Gerson specifically focused on the rise of the Obamaphobic Tea Party, which turned out to be Trump's base, strongly allied with white nationalist and other antigovernment elements and fundamentalist Christians. In scholarly fashion, Gerson traced their roots all the way back to the founding of the nation and to Anti-Federalists who initially opposed the ratification of the Constitution. Gerson would find it fitting that Trump most recently has suggested the Constitution be suspended so that he can be reinstalled as president.

The founders who prevailed, Gerson wrote, "did not ... view government as an evil, or even a necessary evil." Instead, George Washington and Alexander Hamilton (and later, especially, Lincoln) understood that a stronger government of, by and for the people would have to meet the changing needs of those people.

What we got and have so far preserved, Gerson said, was a Constitution and a government that were powerful and flexible enough to "transition from a slave-holding, horse-and-carriage society dominated by a few Anglo-Saxon Protestants to a high-tech free society of more than 300 million demographically diverse citizens."

Lincoln, the GOP's most illustrious founder, greatly expanded federal power, mostly to fix the largest founding flaw, the monstrous original sin of slavery. Lincoln was not arguing that government could fix every wrong, Gerson wrote, but it was certainly obligated to fix wrongs it had done to its own people.

Gerson was essentially pleading for conservative acceptance of an evolving democracy and a strong governmental role in providing economic security and true equality of opportunity for all races and cultures. He said these roles may "require examination and reform, but they are not inherently illegitimate."

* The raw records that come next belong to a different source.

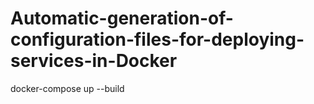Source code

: # Automatic-generation-of-configuration-files-for-deploying-services-in-Docker



docker-compose up --build
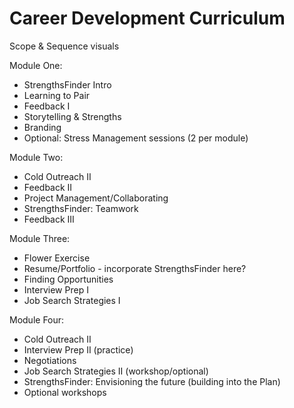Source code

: # Career Development Curriculum

Scope & Sequence visuals

Module One:

* StrengthsFinder Intro
* Learning to Pair
* Feedback I
* Storytelling & Strengths
* Branding
* Optional: Stress Management sessions (2 per module)

Module Two:

* Cold Outreach II
* Feedback II
* Project Management/Collaborating
* StrengthsFinder: Teamwork
* Feedback III

Module Three:

* Flower Exercise
* Resume/Portfolio - incorporate StrengthsFinder here?
* Finding Opportunities
* Interview Prep I
* Job Search Strategies I

Module Four:

* Cold Outreach II
* Interview Prep II (practice)
* Negotiations
* Job Search Strategies II (workshop/optional)
* StrengthsFinder: Envisioning the future (building into the Plan)
* Optional workshops

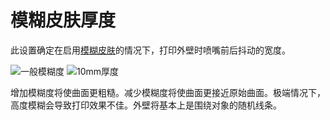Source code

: 模糊皮肤厚度
====
此设置确定在启用[模糊皮肤](magic_fuzzy_skin_enabled.md)的情况下，打印外壁时喷嘴前后抖动的宽度。

![一般模糊度](../images/magic_fuzzy_skin_photo.jpg)
![10mm厚度](../images/magic_fuzzy_skin_thickness.jpg)

增加模糊度将使曲面更粗糙。减少模糊度将使曲面更接近原始曲面。极端情况下，高度模糊会导致打印效果不佳。外壁将基本上是围绕对象的随机线条。
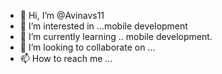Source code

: - 👋 Hi, I’m @Avinavs11
- 👀 I’m interested in ...mobile development
- 🌱 I’m currently learning .. mobile development.
- 💞️ I’m looking to collaborate on ...
- 📫 How to reach me ...

<!---
Avinavs11/Avinavs11 is a ✨ special ✨ repository because its `README.md` (this file) appears on your GitHub profile.
You can click the Preview link to take a look at your changes.
--->
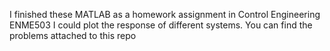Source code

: I finished these MATLAB as a homework assignment in  Control Engineering ENME503 
I could plot the response of different systems.
You can find the problems attached to this repo
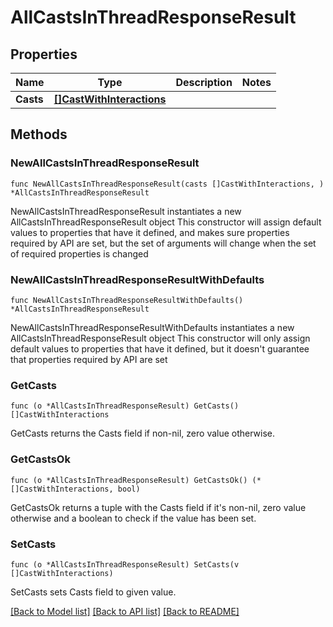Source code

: # AllCastsInThreadResponseResult

## Properties

Name | Type | Description | Notes
------------ | ------------- | ------------- | -------------
**Casts** | [**[]CastWithInteractions**](CastWithInteractions.md) |  | 

## Methods

### NewAllCastsInThreadResponseResult

`func NewAllCastsInThreadResponseResult(casts []CastWithInteractions, ) *AllCastsInThreadResponseResult`

NewAllCastsInThreadResponseResult instantiates a new AllCastsInThreadResponseResult object
This constructor will assign default values to properties that have it defined,
and makes sure properties required by API are set, but the set of arguments
will change when the set of required properties is changed

### NewAllCastsInThreadResponseResultWithDefaults

`func NewAllCastsInThreadResponseResultWithDefaults() *AllCastsInThreadResponseResult`

NewAllCastsInThreadResponseResultWithDefaults instantiates a new AllCastsInThreadResponseResult object
This constructor will only assign default values to properties that have it defined,
but it doesn't guarantee that properties required by API are set

### GetCasts

`func (o *AllCastsInThreadResponseResult) GetCasts() []CastWithInteractions`

GetCasts returns the Casts field if non-nil, zero value otherwise.

### GetCastsOk

`func (o *AllCastsInThreadResponseResult) GetCastsOk() (*[]CastWithInteractions, bool)`

GetCastsOk returns a tuple with the Casts field if it's non-nil, zero value otherwise
and a boolean to check if the value has been set.

### SetCasts

`func (o *AllCastsInThreadResponseResult) SetCasts(v []CastWithInteractions)`

SetCasts sets Casts field to given value.



[[Back to Model list]](../README.md#documentation-for-models) [[Back to API list]](../README.md#documentation-for-api-endpoints) [[Back to README]](../README.md)


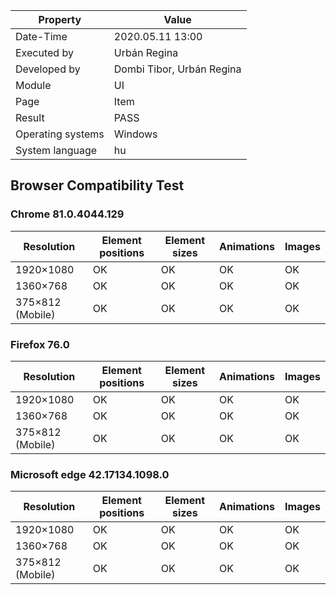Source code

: ﻿| Property | Value |
| -- | -- |
| Date-Time | 2020.05.11 13:00 |
| Executed by | Urbán Regina |
|Developed by |  Dombi Tibor, Urbán Regina |
| Module | UI |
| Page |  Item |
| Result |  PASS |
| Operating systems | Windows |
| System language | hu |

## Browser Compatibility Test

### Chrome 81.0.4044.129
|	Resolution  | Element positions | Element sizes | Animations | Images |
| -- | -- | --| --| -- |
| 1920×1080 | OK | OK |  OK |  OK | 
|  1360×768 |   OK | OK |  OK |  OK | 
|   375×812 (Mobile) |   OK | OK |  OK |  OK |

### Firefox 76.0 
|	Resolution  | Element positions | Element sizes | Animations | Images |
| -- | -- | --| --| -- |
| 1920×1080 | OK | OK |  OK |  OK | 
|  1360×768 |   OK | OK |  OK |  OK | 
|   375×812 (Mobile) |   OK | OK |  OK |  OK |

### Microsoft edge 42.17134.1098.0
|	Resolution  | Element positions | Element sizes | Animations | Images |
| -- | -- | --| --| -- |
| 1920×1080 | OK | OK |  OK |  OK | 
|  1360×768 |   OK | OK |  OK |  OK | 
|   375×812 (Mobile) |   OK | OK |  OK |  OK |


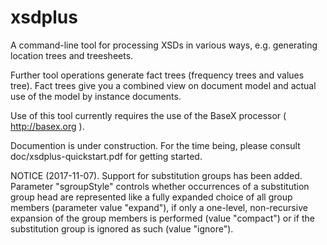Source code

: # xsdplus
A command-line tool for processing XSDs in various ways, e.g. generating location trees and treesheets.

Further tool operations generate fact trees (frequency trees and values tree). Fact trees give you a combined view on document model and actual use of the model by instance documents.

Use of this tool currently requires the use of the BaseX processor ( http://basex.org ).

Documention is under construction. For the time being, please consult doc/xsdplus-quickstart.pdf for getting started.

NOTICE (2017-11-07). Support for substitution groups has been added. Parameter "sgroupStyle" controls whether occurrences of a substitution group head are represented like a fully expanded choice of all group members (parameter value "expand"), if only a one-level, non-recursive expansion of the group members is performed (value "compact") or if the substitution group is ignored as such (value "ignore").
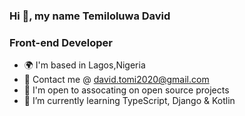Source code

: ### Hi 👋, my name Temiloluwa David 
### Front-end Developer
- 🌍 I'm based in Lagos,Nigeria
- 💬 Contact me @ david.tomi2020@gmail.com
-  🤝 I'm open to assocating on open source projects
- 🧠 I’m currently learning TypeScript, Django & Kotlin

The essay ended with an assertion that most Americans, judging by recent election results, will affirm. And in the process he posed a tough question for conservatives who lay claim to patriotism.

"Skepticism toward government," he wrote, "is one thing; outright hostility is injurious to the health of American democracy itself. How can citizens be expected to love their country if they are encouraged to hold its government in utter contempt?"

Dane Smith is a retired newspaper reporter and former president of a think tank.